Sweet wines used to be the most sought after and expensive wines in the world. The framers of the Declaration of Independence toasted their success with Madeira. [According to one report, 54 bottles of Madeira and 22 bottles of Port were consumed in the celebration.] The Habsburgs favored Ruster Ausbruch from Austria’s Lake Neusiedl region. And Napoleon had a preference for South Africa’s Vin de Constance. Even Champagne was typically drunk sweet until well into the 20th century.
Of course, everything has its day, and sweet wines today are not fashionable, excepting something like the ultra-expensive Sauternes, Chateau d’Yquem. This means that consumers who like dessert wines can purchase some of the most special wines in the world at bargain prices.
That’s not to say that sweet wines are cheap. They aren’t. They usually come from vineyards with extremely low yields, and the grapes are almost always hand-picked. The need to select only the very ripest grapes sometimes requires that a given vineyard parcel be picked several times over.
Unfortunately, sweet wines are so seldom drunk these days that most consumers don’t know how to drink them. Contrary to popular opinion, they seldom go well with very sweet desserts. Rather, they are at their best when drunk with savory foods like liver pate, a variety of cheeses, and lightly sweet desserts like shortbread cookies, biscotti, and fruit tarts. And they go equally well at the beginning of a meal as they do at the end.

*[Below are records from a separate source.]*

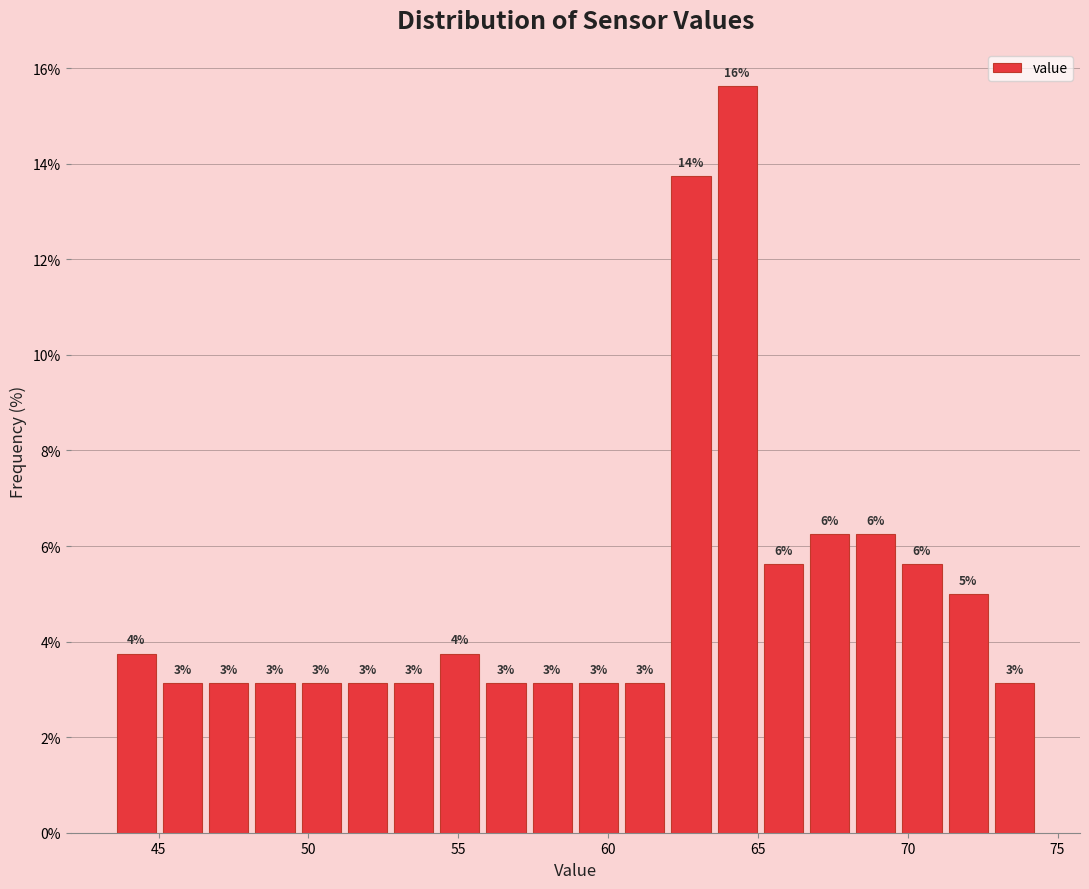

Around what value on the x-axis is the tallest bar? Give the approximate position of its centre, as read against the axis.

64.5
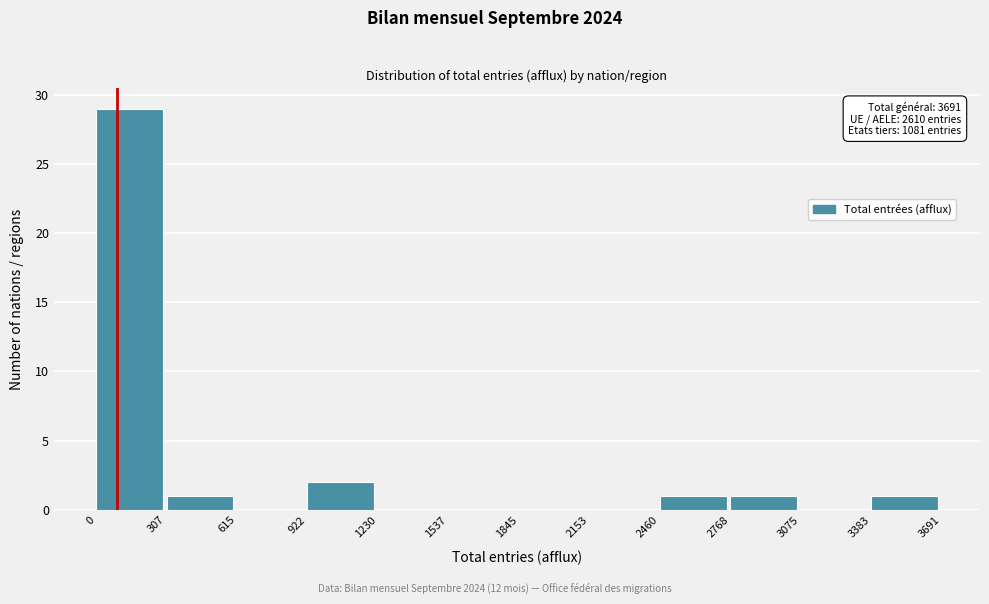

Which range on the x-axis has the tallest bar?

0 to 307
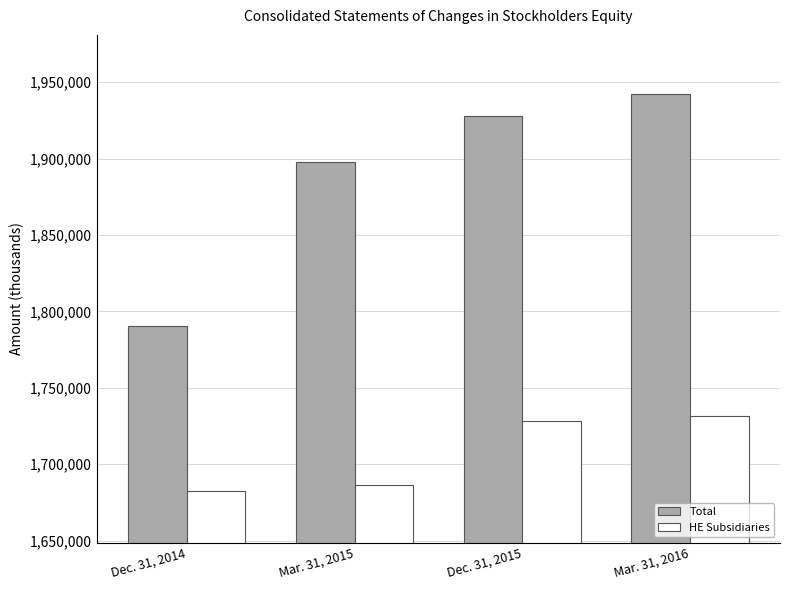

True or false: Total has a value of 2650538 at Mar. 31, 2016.

False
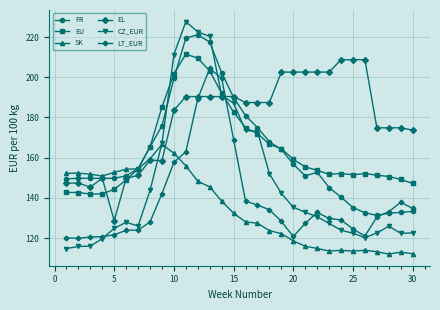

In SK, how many points are lower than both neighbors (excluding endpoints)?

4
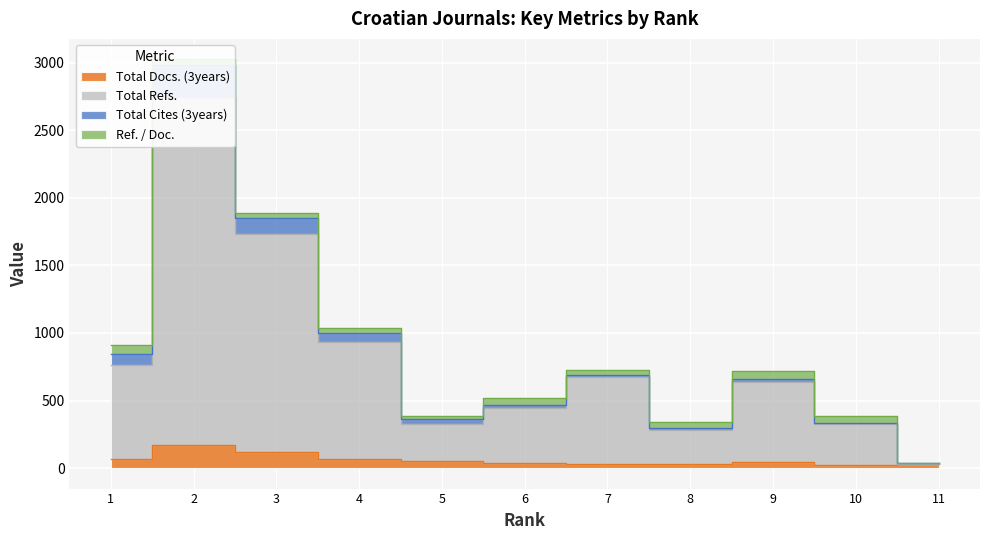

How many interior local peaks does the Total Docs. (3years) series have?

2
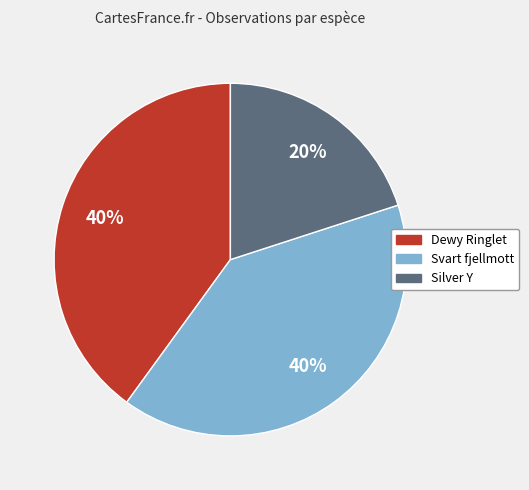

The Svart fjellmott slice represents 28% of the pie. True or false?

False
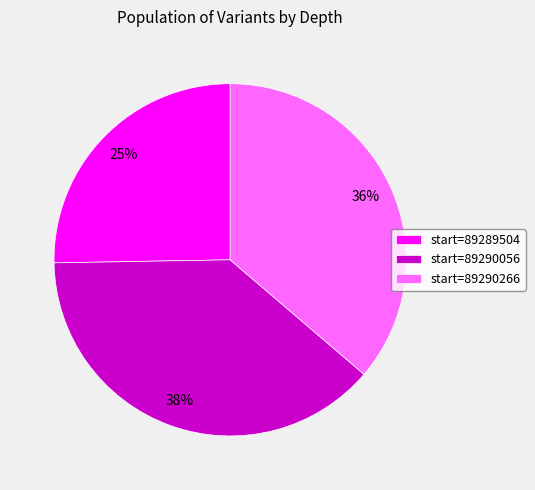

How many slices are in this pie chart?

3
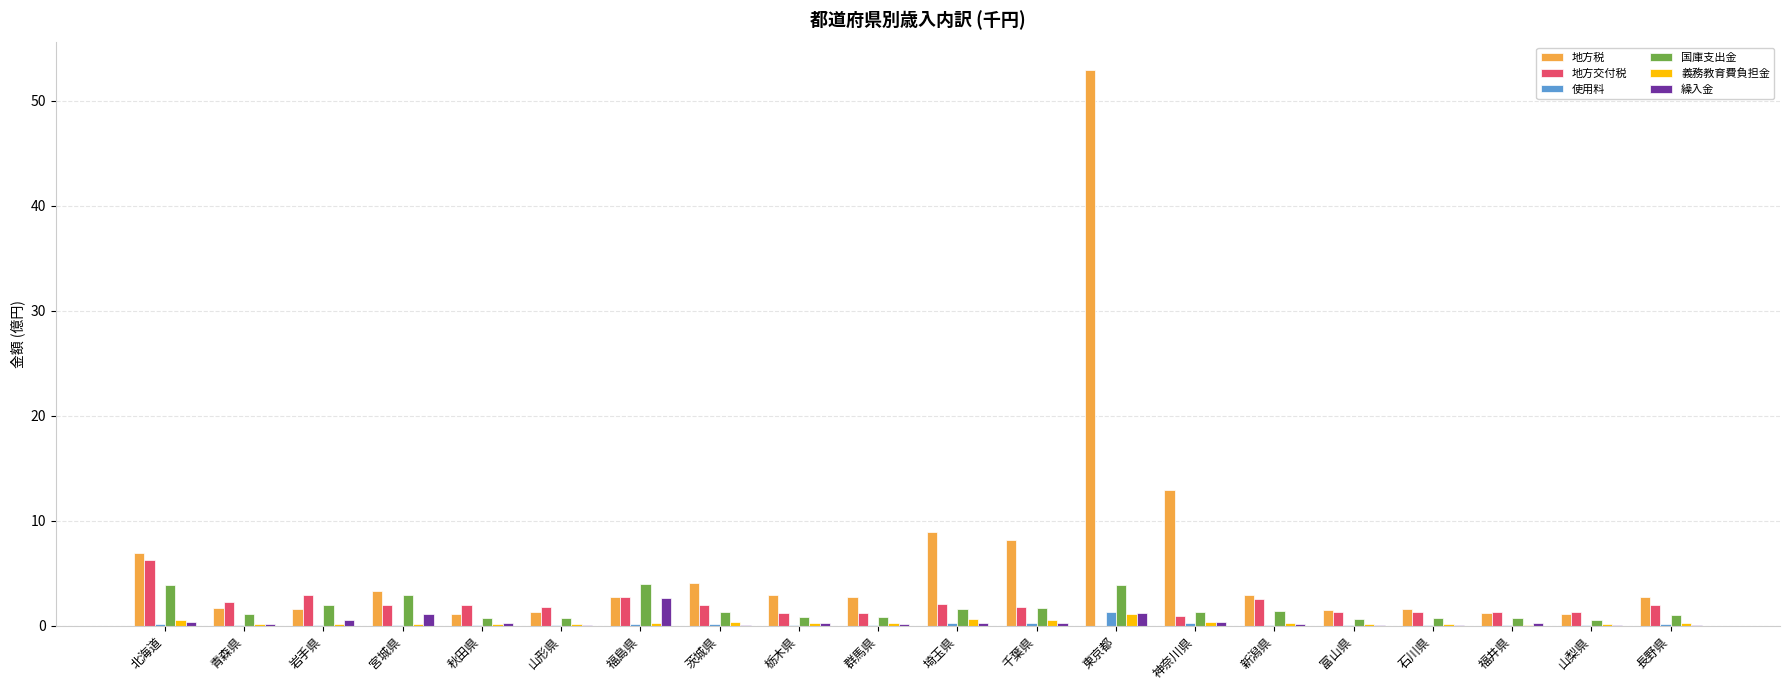

The 義務教育費負担金 series shows 1.2 at 東京都. True or false?

True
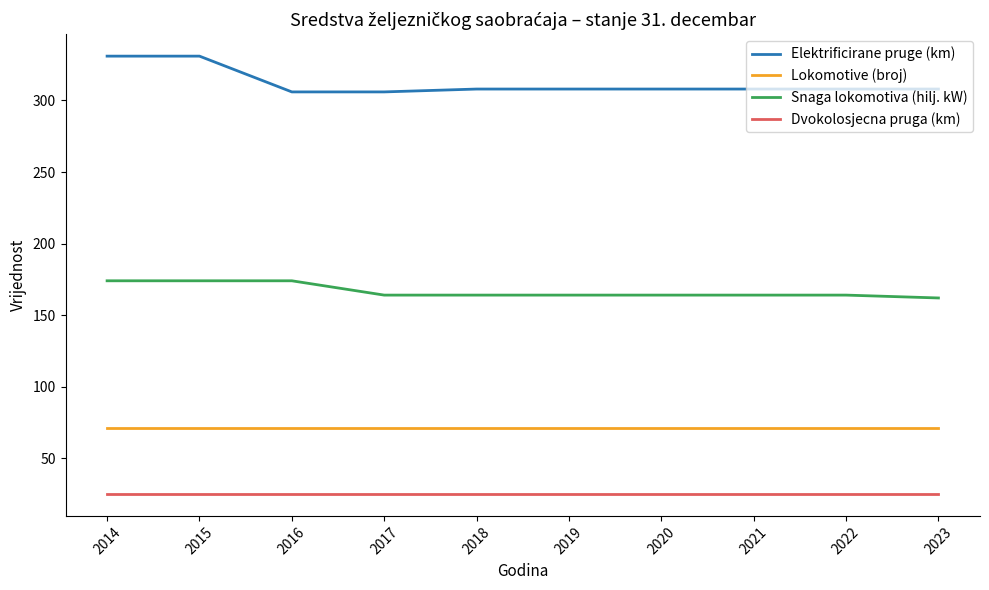

True or false: Elektrificirane pruge (km) has a value of 462 at 2021.

False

Types of Sweet Wine. All sweet wine has a fair amount of residual sugar, but that’s about all they have in common. They’re made in many different ways from a large number of varietals. The most important distinction is between wines that are fortified (e.g., Madeira, Port, Banyuls) and those that are not (e.g., Icewine, Trockenbeerenauslese, Sauternes). The former are made by adding alcohol to the wine, which stops the fermentation, leaving the wine sweet and higher in alcohol than table wines. The fermentation of unfortified wines is also stopped, often by chilling the wine, before all the sugar can be converted to alcohol, leaving a sweet wine that is lower in alcohol than table wines. Sometimes the sugar content of the grapes is so high that fermentation stops of its own accord.
Sweet wines also differ in the way they are produced to concentrate the juice and sugar. Grapes are sometimes frozen (icewine), or dried on the vine (passerillé) or on mats (straw wine), or affected by noble rot (botrytis), or purposely exposed to air (rancio) so the wine takes on the nutty characteristics of sherry. One wine—Hungary’s Tokaji—is made by adding a sweet grape paste to a dry base wine.
Our Recommendations. If you haven’t tried a sweet wine recently, we strongly recommend you do so. And please don’t leave sweet wine just for the end of the meal when taste buds are already sated. A well-chilled Moscato from any of several countries or a Canadian Riesling Icewine is perfect as an aperitif. Pictured here is the exotic Inniskillin Sparkling Vidal Icewine. Try French Sauternes with liver pate or a Vouvray Moelleux with goat cheese souffle for a starter. If you want to wait until dessert, try Tuscan Vin Santo with biscotti cookies or an Austrian or German Beerenauslese with a double-cream cheese or a fresh fruit tart. Another traditional after-dinner pairing is Vintage Port or Banyuls with a strong, blue cheese or a flourless chocolate cake. Finally, there are some dessert wines that are so viscous and sweet that they need to be drunk by themselves in lieu of dessert. These include the intensely sweet and densely flavored Austrian or German Trockenbeerenauslese or a Tokaji of five or more puttonyos (a measure of the wine’s sweetness).
There are many, many other unique sweet and dessert wines that can be found at your neighborhood wine store. Be adventurous and try something different, including one of the excellent sweet wines made in Virginia or New York. The International Wine Review will be issuing a special report on Sweet and Dessert Wines later this year.